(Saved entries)
┄┄┄┄┄┄

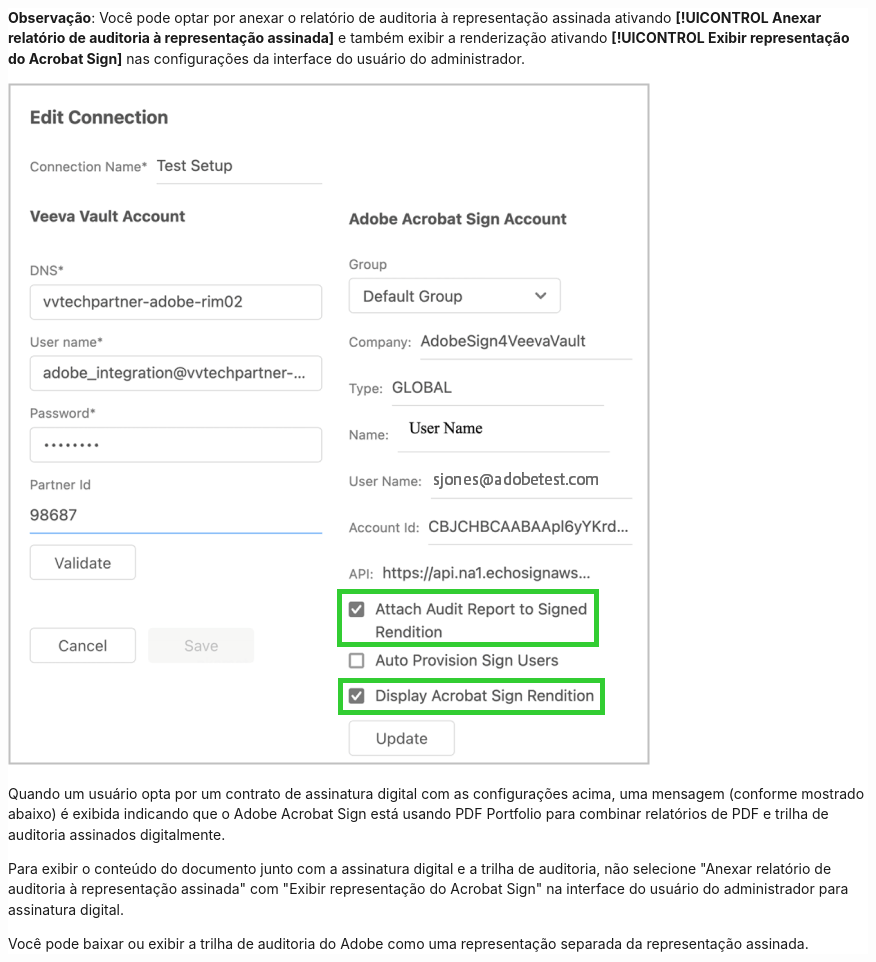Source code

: **Observação**: Você pode optar por anexar o relatório de auditoria à representação assinada ativando **[!UICONTROL Anexar relatório de auditoria à representação assinada]** e também exibir a renderização ativando ****[!UICONTROL Exibir representação do Acrobat Sign]**** nas configurações da interface do usuário do administrador.

![Imagem](images/audit-trail-rendition-setup-3.png)

Quando um usuário opta por um contrato de assinatura digital com as configurações acima, uma mensagem (conforme mostrado abaixo) é exibida indicando que o Adobe Acrobat Sign está usando PDF Portfolio para combinar relatórios de PDF e trilha de auditoria assinados digitalmente.

Para exibir o conteúdo do documento junto com a assinatura digital e a trilha de auditoria, não selecione &quot;Anexar relatório de auditoria à representação assinada&quot; com &quot;Exibir representação do Acrobat Sign&quot; na interface do usuário do administrador para assinatura digital.

Você pode baixar ou exibir a trilha de auditoria do Adobe como uma representação separada da representação assinada.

┄┄┄┄┄┄

## PROBLEM DESCRIPTION:
Can you turn the rows, starting at the beginning and ending at the line that contains "Quando um usuário", into a numbered list without the blank lines? Leave the pictures out.

## WRITTEN ANSWER:
1. Source code
2. : **Observação**: Você pode optar por anexar o relatório de auditoria à representação assinada ativando **[!UICONTROL Anexar relatório de auditoria à representação assinada]** e também exibir a renderização ativando ****[!UICONTROL Exibir representação do Acrobat Sign]**** nas configurações da interface do usuário do administrador.
3. ![Imagem](images/audit-trail-rendition-setup-3.png)
4. Quando um usuário opta por um contrato de assinatura digital com as configurações acima, uma mensagem (conforme mostrado abaixo) é exibida indicando que o Adobe Acrobat Sign está usando PDF Portfolio para combinar relatórios de PDF e trilha de auditoria assinados digitalmente.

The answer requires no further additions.